A 5-fluoro-2'-deoxyuridine (FdUrd)-resistant subclone (Fd9XR) of HCT-8 (human ileocecal carcinoma) cells was established by two schedules of drug exposure. Initially, cells were exposed to short-term (3 hr) 100 nM FdUrd repeatedly (9 cycles over 8 months), and cells were then exposed to 10 nM FdUrd continuously. During this latter stage, a colony (Fd9XR) with fast growth rate was isolated, expanded, and characterized with respect to mechanisms of resistance to FdUrd and cross-resistance to other chemotherapeutic agents. Fd9XR cells were 1000-fold resistant to FdURD, but 3-fold more sensitive to 5-fluorouracil (FUra) than HCT-8 cells. After a 3-hr treatment with FdUrd, Fd9XR cells accumulated 6630-, 69-, and 3.7-fold less fluorodeoxyuridylate (FdUMP), fluorouridine triphosphate (FUTP) and acid-insoluble materials, respectively, than HCT-8 cells. However, when FUra was substituted for FdUrd, Fd9XR cells accumulated 9.2-, 3.1-, and 2.3-fold more FdUMP, FUTP and acid-insoluble materials, respectively, than HCT-8 cells.
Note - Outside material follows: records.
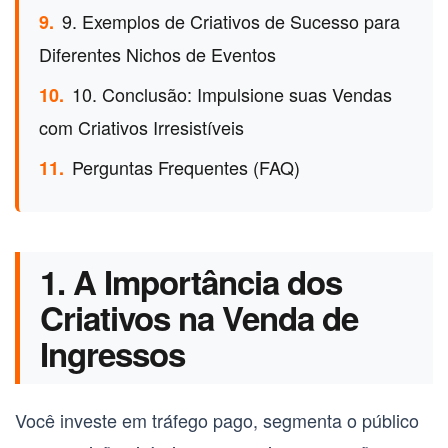
9. Exemplos de Criativos de Sucesso para
9.
Diferentes Nichos de Eventos
10. Conclusão: Impulsione suas Vendas
10.
com Criativos Irresistíveis
Perguntas Frequentes (FAQ)
11.
1. A Importância dos
Criativos na Venda de
Ingressos
Você investe em tráfego pago, segmenta o público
Fd9XR and HCT-8 were similar in their growth rates, combined pools of 5,10-methylenetetrahydrofolates (5,10-CH2H4PteGlun) and tetrahydrofolates (H4PTeGlun), thymidine phosphorylase (TP) activity, and level and activity of thymidylate synthase (TS). In contrast, thymidine kinase (TK) activity of Fd9XR was 0.23 and 0.35% of that of HCT-8, for thymidine (dThd) and FdUrd as substrates, respectively. Furthermore, Fd9XR cells exhibited greater sensitivity to the antifolate TS inhibitor ICI D1694 and to methotrexate (MTX) than HCT-8 cells. In addition, dThd alone and in combination with hypoxanthine did not offer any protection against the cytotoxic effect of ICI D1694 in Fd9XR cells. These results indicate that in Fd9XR cells (1) TK deficiency is the primary mechanism of resistance to FdUrd; (2) the greater sensitivity to FUra was associated with higher pools of FdUMP and FUTP with a subsequently higher level of incorporation into cellular RNA; and (3) antifolate compounds, e.g. ICI D1694 and MTX, could be useful agents in the treatment of FdUrd-resistant tumors associated with decreased TK activity and decreased capacity of utilizing dThd.